### ASSIGNMENT
In the data below, work out how many lines include the string "behaviours". Only the number should be given.

____ DATA FOR ANALYSIS

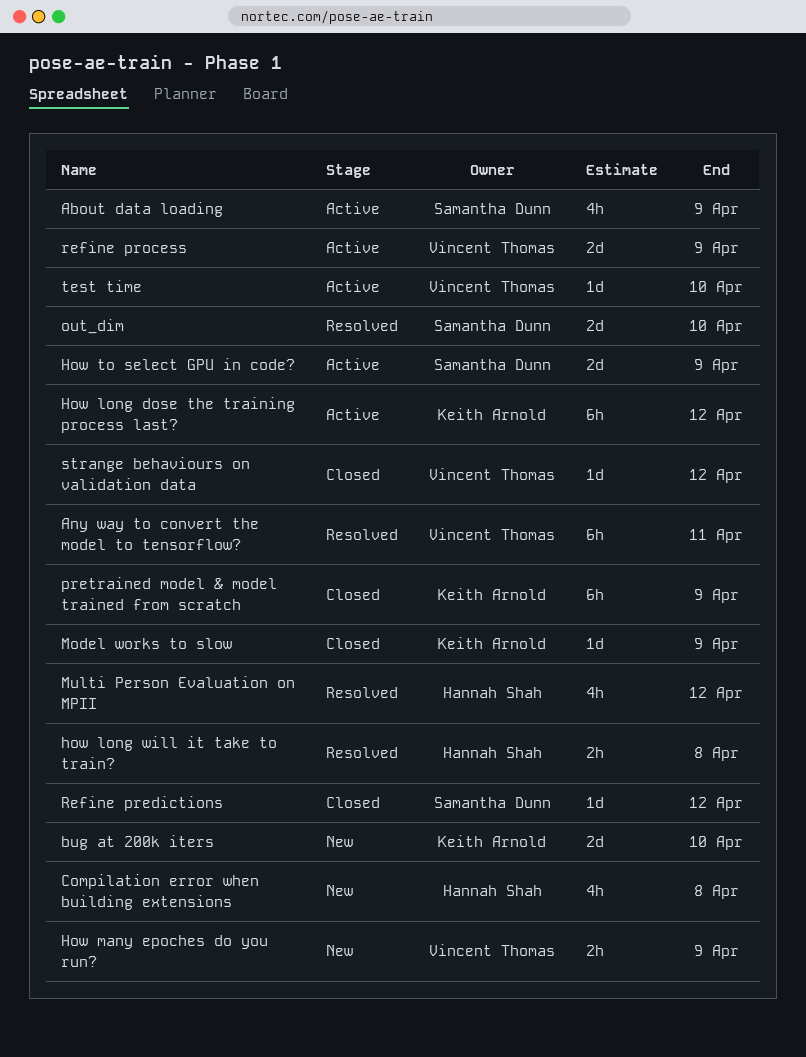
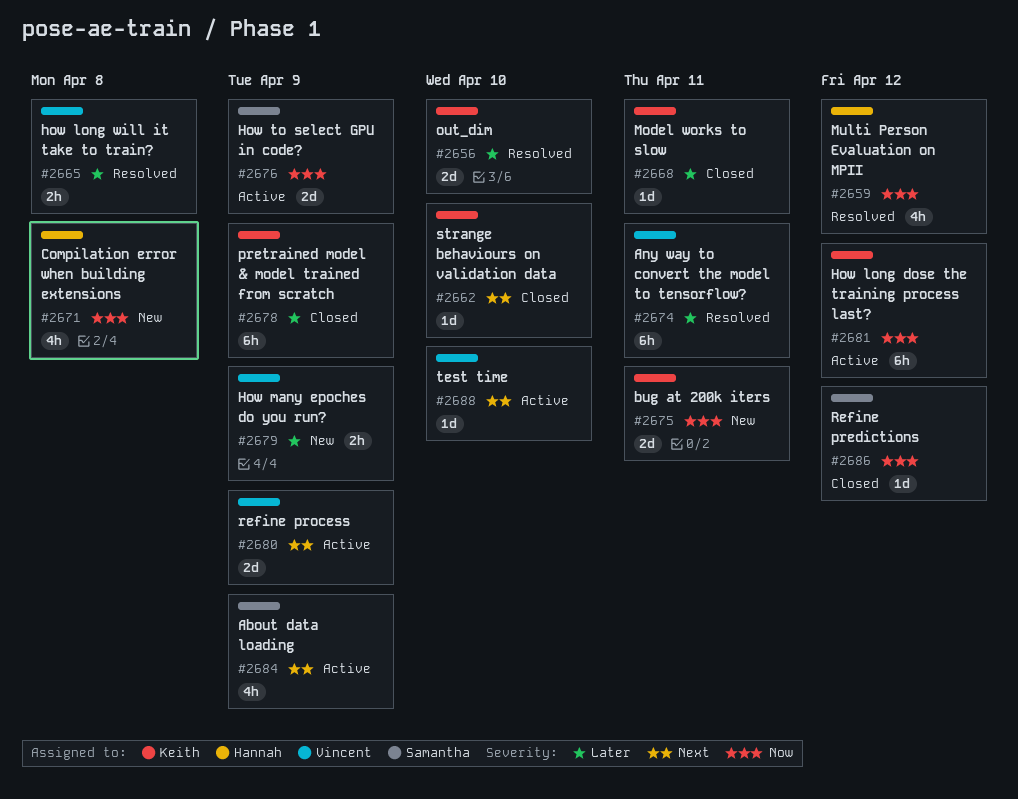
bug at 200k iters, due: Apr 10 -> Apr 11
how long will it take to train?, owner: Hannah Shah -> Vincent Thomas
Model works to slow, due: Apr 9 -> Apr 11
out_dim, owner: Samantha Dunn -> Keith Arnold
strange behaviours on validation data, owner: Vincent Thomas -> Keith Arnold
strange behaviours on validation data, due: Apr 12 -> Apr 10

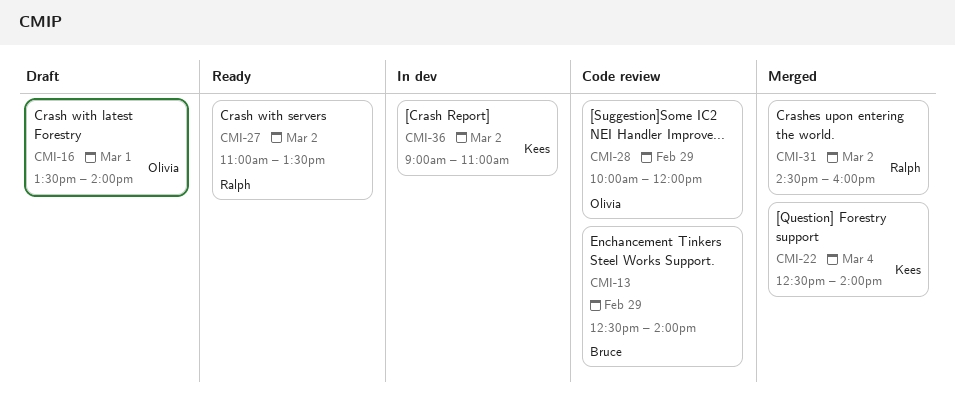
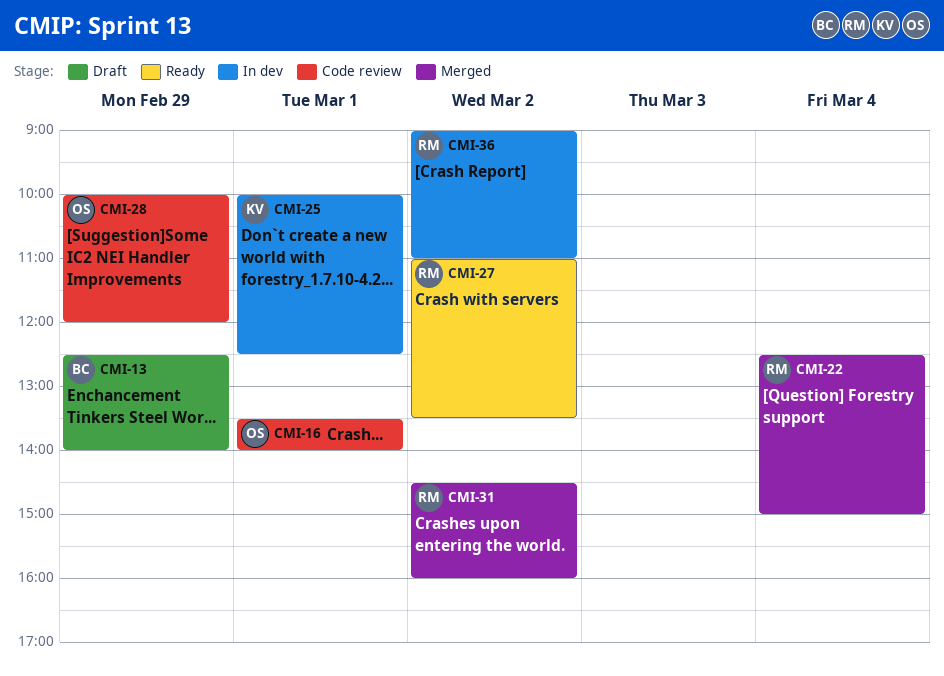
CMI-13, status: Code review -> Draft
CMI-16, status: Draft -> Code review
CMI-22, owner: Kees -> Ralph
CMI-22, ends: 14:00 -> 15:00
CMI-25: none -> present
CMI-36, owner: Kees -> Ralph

________

### RESPONSE TO THIS TASK
2